The Intermediate Value Theorem
The simplest root finding method, the bisection method, makes use of the Intermediate Value Theorem (IVT) to identify where a root must be.
Consider any continuous function f(x).
Choose a value x_{neg} such that f(x_{neg}) is negative.
Choose another value x_{pos} for which f(x_{pos}) is positive.
The Intermediate Value Theorem guarantees there must be at least one root between x_{neg} and x_{pos}.
As long as x_{neg} and x_{pos} are chosen appropriately, there will always be a root between x_{neg} and x_{pos}. (You don't know how many there are, but you can be sure there has to be at least one.)
x_{neg} and x_{pos} are said to bracket the root between them.
Task1 - Find Brackets for a Root
In this activity, you will identify brackets for the roots of the function f(x)=0.5-\sin(x)-x^2
within the interval x \in [-2, 1]. A plot of the function has been created for you.
x = linspace(-2,1); y = 0.5-sin(x) -x.^2 plot(x,y); hold on plot([-2 1], [0 0]); hold off grid on
1.
Consider the root near x=0.4. Choose an appropriate value x_{pos} such that f(x_{pos})>0. Assign the value to the variable xp.
Again for the root near x=0.4, choose an appropriate value x_{neg} such that f(x_{neg}) < 0. Assign the value to the variable xn.
xp = 0; xn = 0.5;
2.
Most root finding algorithms require a starting interval that brackets the root. The interval is represented by a two element vector containing the left and right endpoints of the interval.
Now consider the root near x=−1.2. Choose appropriate values x_{neg} and x_{pos} that bracket the root. Use the values to create a two element vector x0 that represents an interval bracketing the root.
x0 = [-1.5 -1]
The Bisection Method Algorithm
The Bisection Method
The bisection method is a simple and robust root finding algorithm. Like all numerical root finding algorithms, the method starts with an initial guess and refines it until the root is located within a certain tolerance.
The Algorithm
The bisection method needs two things to find a root:
1.
a continuous function
2.
an interval bracketing the desired root
The method iteratively halves the interval and uses the Intermediate Value Theorem (IVT) to determine which half contains the root. The more iterations the bisection method runs, the smaller the interval containing the root will be and the more accurate the estimate of the root.

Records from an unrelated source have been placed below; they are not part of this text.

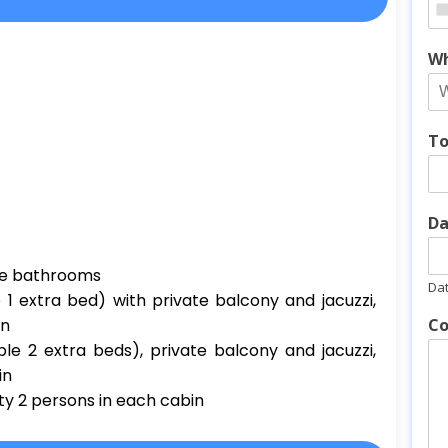
Wh
To
Da
ate bathrooms
Da
 1 extra bed) with private balcony and jacuzzi,
in
Co
le 2 extra beds), private balcony and jacuzzi,
in
ty 2 persons in each cabin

Let's visualize the steps of the bisection method by applying it to the function f(x) = \cos(x) -x
f(x) is a continuous function, so the IVT guarantees a root between x_p and x_n.
Calculate the midpoint between x_n and x_p.
Evaluate f(x) at the midpoint x_{mp}. Since f(x_{mp})>0, the root must be between x_{mp} and x_n.
Update x_p to be the value of x_{mp}, and repeat the method on the new interval.
Find the midpoint x_{mp}. This repeated bisection of the interval gives the method its name.
Evaluate f(x) at the midpoint x_{mp}. This time f(x_{mp})<0, so the root must be between x_{mp} and x_p.
Update xn with xmp, and repeat the method. Notice that the interval is shrinking around the root.
xmp is getting closer to the root as the method is repeated.